To the editor—In their recent and informative News and Views "Estrogen hits the surface," Collins and Webb1 suggested that "newly discovered estrogen receptor-dependent signaling pathways demonstrate that estrogen functions in the cytosol as well as in the nucleus." Although we agree wholeheartedly with the data cited, we regret that the authors failed to acknowledge that cell surface forms of estrogen receptors coupled to intracellular signaling pathways were first reported more than 20 years ago2,3,4. Thus, this work is not so much newly discovered as rather newly recognized due to profound deficiencies in the capacity of the nuclear transcription factor concept to integrate all aspects of estrogen action.

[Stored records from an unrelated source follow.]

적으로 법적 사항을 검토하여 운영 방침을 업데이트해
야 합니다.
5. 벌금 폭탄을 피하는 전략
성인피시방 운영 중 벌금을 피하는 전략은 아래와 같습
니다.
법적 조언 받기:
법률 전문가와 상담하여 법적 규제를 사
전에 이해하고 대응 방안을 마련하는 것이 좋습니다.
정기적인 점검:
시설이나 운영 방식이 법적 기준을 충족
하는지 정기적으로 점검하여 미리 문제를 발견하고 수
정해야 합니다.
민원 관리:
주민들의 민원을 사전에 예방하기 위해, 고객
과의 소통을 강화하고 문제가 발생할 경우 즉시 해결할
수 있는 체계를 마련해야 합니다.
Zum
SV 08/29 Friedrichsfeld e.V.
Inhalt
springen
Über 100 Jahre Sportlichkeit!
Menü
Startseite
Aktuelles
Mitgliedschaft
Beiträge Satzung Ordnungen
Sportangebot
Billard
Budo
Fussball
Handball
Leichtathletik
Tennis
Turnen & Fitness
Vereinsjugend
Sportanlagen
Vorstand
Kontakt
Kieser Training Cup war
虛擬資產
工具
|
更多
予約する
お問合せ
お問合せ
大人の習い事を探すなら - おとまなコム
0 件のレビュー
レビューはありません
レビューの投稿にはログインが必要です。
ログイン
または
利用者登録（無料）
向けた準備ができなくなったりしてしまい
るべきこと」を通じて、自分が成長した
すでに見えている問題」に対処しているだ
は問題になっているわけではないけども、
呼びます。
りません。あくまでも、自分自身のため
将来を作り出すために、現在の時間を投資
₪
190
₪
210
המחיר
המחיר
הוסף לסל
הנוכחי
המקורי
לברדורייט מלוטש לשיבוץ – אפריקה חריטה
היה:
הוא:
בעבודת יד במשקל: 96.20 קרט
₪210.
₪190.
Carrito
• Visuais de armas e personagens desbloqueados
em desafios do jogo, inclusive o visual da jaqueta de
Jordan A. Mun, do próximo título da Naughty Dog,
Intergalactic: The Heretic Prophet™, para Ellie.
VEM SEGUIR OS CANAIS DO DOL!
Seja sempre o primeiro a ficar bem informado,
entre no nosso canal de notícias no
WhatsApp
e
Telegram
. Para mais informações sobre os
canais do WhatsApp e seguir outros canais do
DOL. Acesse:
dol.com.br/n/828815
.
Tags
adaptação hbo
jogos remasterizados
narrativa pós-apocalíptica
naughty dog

As noted by Collins and Webb1, reports of rapid estrogen effects occurring in vasculature, breast, bone, uterus and neuronal tissues cannot be explained by prevailing theories. Yet it is still widely believed that the biological activity of estrogen in responsive cells is mediated only through a specific high-affinity estrogen receptor located exclusively in their nuclei. On binding estrogen, the nuclear receptor promotes association with target genes and permits regulation of selective gene transcription5. However, in addition to the latter pathway, it has been established that estrogen can also induce extremely rapid increases in the levels of intracellular second messengers, including calcium and cAMP, as well as activation of mitogen-activated protein kinase and phospholipase1,2,3,4. The time course of these acute events parallels that elicited by peptides, lending support to the hypothesis that they do not involve the 'classical' genomic action of estrogen. Many of the rapid effects of estrogen are now attributed to the action of the hormone at the cell membrane, and these biologic actions seem to be mediated by membrane receptors that bind estrogen. The newer literature discussed by Collins and Webb should be evaluated in the fuller context of the substantial background in this field.